An emergency fund will help keep you in the drivers seat when the unexpected happens.
There are two good reasons to have an emergency fund:
- It is your insurance to protect youurself against a temporary loss or reduction in income.
- It is your insurance when you have an unanticipated expense; such as an expensive car/home repair or medical expenses.
Nearly every one of us needs an emergency fund. But how much do you need? Some experts recommend saving as little as 3 months the equivalent of your living expenses for an emergency fund, while others recommend 12 months. At the start of the recession, as it became more apparent that they recovery in the job market wasn’t going to be a quick and easy ride, more personal finance experts have been leaning towards the 12 month mark.

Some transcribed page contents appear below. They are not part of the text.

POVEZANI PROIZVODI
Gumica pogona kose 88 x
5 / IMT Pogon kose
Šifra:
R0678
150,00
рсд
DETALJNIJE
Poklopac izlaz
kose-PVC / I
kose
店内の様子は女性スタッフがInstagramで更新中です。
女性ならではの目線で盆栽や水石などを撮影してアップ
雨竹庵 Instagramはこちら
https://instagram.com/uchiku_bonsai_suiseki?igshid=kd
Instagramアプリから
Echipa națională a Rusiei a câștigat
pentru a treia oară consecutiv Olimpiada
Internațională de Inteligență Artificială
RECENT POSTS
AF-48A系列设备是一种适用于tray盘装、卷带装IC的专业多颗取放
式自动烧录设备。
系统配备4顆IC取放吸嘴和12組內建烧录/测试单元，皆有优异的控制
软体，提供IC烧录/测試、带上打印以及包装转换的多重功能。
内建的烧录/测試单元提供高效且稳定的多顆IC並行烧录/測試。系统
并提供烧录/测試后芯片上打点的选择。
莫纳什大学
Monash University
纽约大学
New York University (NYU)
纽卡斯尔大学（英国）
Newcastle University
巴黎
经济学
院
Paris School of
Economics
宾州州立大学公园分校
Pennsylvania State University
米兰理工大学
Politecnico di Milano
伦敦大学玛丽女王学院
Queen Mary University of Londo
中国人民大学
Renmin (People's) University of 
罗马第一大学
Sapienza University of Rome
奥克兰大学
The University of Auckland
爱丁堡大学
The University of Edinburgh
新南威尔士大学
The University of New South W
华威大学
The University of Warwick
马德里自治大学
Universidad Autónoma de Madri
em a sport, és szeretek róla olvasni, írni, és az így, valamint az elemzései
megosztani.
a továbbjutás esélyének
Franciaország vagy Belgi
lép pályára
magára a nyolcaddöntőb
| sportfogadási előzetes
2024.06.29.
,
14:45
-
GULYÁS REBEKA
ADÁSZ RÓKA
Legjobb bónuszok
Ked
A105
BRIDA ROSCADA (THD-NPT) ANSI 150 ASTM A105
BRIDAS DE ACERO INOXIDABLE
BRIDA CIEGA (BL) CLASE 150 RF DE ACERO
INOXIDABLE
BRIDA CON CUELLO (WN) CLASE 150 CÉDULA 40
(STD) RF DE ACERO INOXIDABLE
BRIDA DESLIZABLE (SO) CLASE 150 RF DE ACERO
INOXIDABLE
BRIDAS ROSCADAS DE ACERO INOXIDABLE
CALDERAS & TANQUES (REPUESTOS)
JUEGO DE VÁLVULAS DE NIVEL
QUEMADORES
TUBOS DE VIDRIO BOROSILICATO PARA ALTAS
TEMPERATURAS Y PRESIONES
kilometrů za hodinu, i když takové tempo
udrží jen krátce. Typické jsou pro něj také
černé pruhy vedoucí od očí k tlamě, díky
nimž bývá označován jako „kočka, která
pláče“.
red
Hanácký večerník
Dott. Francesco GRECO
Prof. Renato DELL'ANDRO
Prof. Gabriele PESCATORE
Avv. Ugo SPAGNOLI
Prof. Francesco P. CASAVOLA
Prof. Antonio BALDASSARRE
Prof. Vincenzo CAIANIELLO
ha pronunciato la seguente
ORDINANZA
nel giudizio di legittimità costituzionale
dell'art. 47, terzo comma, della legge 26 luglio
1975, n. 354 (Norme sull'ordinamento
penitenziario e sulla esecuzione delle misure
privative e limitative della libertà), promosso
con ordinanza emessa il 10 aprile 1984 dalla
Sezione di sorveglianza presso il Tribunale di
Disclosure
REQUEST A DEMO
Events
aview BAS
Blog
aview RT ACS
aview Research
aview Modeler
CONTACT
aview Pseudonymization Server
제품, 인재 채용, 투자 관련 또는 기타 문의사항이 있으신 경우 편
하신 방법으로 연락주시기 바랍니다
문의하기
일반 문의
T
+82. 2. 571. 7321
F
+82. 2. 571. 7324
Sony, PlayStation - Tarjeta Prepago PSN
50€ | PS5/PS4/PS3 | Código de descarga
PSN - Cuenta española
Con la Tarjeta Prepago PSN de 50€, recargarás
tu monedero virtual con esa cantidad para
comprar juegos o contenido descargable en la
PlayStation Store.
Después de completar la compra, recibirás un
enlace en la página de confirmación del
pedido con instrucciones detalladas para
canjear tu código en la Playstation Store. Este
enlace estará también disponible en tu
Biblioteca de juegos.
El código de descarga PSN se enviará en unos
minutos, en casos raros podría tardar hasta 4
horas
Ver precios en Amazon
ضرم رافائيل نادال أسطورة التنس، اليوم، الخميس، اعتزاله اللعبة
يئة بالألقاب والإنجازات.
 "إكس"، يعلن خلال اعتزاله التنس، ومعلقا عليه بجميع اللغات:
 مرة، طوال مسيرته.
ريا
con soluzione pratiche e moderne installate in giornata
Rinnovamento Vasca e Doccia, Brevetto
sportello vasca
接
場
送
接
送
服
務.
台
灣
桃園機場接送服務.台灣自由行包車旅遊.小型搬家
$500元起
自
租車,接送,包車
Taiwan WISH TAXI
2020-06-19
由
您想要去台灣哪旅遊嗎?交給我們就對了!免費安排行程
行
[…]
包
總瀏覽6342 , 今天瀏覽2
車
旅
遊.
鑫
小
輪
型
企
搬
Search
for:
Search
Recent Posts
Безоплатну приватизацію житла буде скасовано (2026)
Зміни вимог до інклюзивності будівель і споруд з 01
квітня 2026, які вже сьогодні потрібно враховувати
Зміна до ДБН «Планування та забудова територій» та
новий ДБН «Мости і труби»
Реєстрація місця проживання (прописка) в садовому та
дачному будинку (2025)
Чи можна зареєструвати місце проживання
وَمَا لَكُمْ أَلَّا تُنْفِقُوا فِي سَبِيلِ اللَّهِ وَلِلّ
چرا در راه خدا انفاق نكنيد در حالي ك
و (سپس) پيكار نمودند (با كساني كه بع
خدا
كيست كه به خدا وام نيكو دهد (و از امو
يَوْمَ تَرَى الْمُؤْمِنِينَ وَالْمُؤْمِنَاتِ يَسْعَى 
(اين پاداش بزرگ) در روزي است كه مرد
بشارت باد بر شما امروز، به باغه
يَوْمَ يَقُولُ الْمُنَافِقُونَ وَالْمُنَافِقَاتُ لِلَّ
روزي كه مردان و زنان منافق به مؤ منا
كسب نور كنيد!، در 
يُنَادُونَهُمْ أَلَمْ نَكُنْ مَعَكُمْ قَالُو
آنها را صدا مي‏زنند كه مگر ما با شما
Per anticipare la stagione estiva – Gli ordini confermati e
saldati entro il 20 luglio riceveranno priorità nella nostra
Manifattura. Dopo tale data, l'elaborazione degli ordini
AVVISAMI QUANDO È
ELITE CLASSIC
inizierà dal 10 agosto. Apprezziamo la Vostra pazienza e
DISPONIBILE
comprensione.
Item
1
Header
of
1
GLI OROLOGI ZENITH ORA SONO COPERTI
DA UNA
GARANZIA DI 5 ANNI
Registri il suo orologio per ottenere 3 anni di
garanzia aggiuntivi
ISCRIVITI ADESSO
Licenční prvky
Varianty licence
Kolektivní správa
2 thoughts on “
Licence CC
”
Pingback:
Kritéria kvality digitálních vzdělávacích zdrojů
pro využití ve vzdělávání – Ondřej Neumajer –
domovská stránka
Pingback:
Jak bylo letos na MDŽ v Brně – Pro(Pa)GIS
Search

However, personal finance management is never “one size fits all.” To help determine how much you should have saved for an emergency consider the following factors:
- What line of work are you in and in what location? Some fields are more stable than others in regards to the economy and politics. For example, when a recession hits, a person who works in manufacturing is more vulnerable for losing their job than a nurse would be. Typically, recessions hit manufacturing the hardest; whereas, they may have little to no effect on the need for nurses. Where you live can also have a big influence on your emergency fund needs. If you live in an area, where there are only one or two employers of your line of work, than finding replacement income would be much more challenging than if you lived in a location where there are numerous employers that you would be qualified to work for.
- Do you have a mortgage? If you lose your income the stakes can be much higher if you have a mortgage. You risk losing your home and all of the money that you have invested into it. On the other hand, after the loss of income, it would be easier for a renter to walk away and either find cheaper rent or temporarily live with family or friends.
- What is your current (or foreseeable future) family situation? The emergency fund needs of a single 23 year old will probably be very different than it would be for a 40 year old with a family. The “acceptable options” for a 23 year old may be more flexible. A 23 year old may just have to swallow their pride and move back in with mom and dad or with a friend if things got tough. In the case of a family; uprooting a family may be much more challenging and difficult. Also to keep in mind, some people have family or friends that they can count on in a worst-case scenario, while other people have nobody who can help them.
- How much are you willing/able to “cut back” if your income is reduced? Some people would find it very difficult to modify their lifestyle, such as cutting out the cable or reducing/eliminating their cell phone plans, in the event of a negative change in income. What is your sensitivity to cutting back on expenses. Many people who loose their jobs, don’t cut back on expenses until they have no other choice. If you find “cutting back” very difficult, then you need a larger emergency fund.
- What other income options do you have? If your income is adversely affected, can some of that lost income be made up. Let’s say you have a “traditional family” where dad is the bread winner and mom is caring for the kids and managing the house. If you lost your income, perhaps mom has a degree or skill and can easily go to work to fill in the gap. On the opposite side of the spectrum, you are single where you are the only option for a household income. Or another scenario is where both a husband and wife work for the same company and that company is struggling; in which case there could be a loss of both incomes and the risk is higher.
- What types of assets do you have? So far, the questions I posed dealt more with losing income. But what about unexpected expenses? The assets you have should be a factor in determining your emergency fund needs. If you own a home or rental property then your needs will be higher because of the potential of having to make costly repairs. What other assets do you have that may require expensive and unexpected “upkeep”?
As you can see, determining your emergency fund needs isn’t as easy as just doing simple math. Our emergency fund needs also has a lot to do with our lifestyle as well as our level of risk aversion.
These are just some factors to consider when determining how large of an emergency fund you should strive for. If you have other factors, please share them in the “comments” section!
Also, since building an emergency fund can take months or years to accomplish, it is also important to think forwardly when planning. For example, you may be a 20 year old still living at home; but in that case why not start preparing for when you are 25 with a family of your own?
Here’s a relevant quote from Henry Buckley:
“Save a part of your income and begin now, for the man with a surplus controls his circumstances and the man without a surplus is controlled by his circumstances.”